Records to process.
BEGIN

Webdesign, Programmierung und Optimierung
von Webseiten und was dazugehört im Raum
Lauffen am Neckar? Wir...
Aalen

END
BEGIN

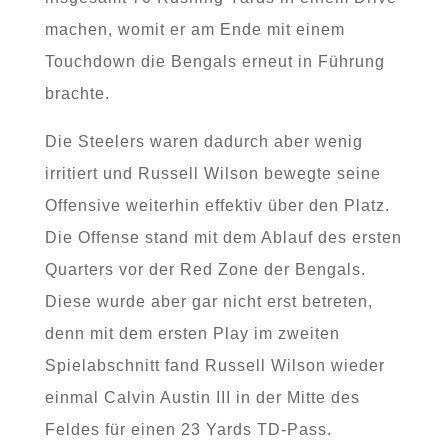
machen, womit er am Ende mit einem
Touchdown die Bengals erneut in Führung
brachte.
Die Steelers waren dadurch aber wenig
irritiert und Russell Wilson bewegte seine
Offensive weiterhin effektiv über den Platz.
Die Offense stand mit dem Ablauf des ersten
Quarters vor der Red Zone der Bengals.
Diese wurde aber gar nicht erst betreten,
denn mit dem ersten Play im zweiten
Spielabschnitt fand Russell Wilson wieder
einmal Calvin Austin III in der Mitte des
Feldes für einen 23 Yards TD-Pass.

END

What is being asked.
Begin with the line above that has "denn mit dem ersten Play im zweiten" and continue through the line that has "Feldes für einen 23 Yards TD-Pass.", setting each one down exactly. Stop there.

Completed exercise.
denn mit dem ersten Play im zweiten
Spielabschnitt fand Russell Wilson wieder
einmal Calvin Austin III in der Mitte des
Feldes für einen 23 Yards TD-Pass.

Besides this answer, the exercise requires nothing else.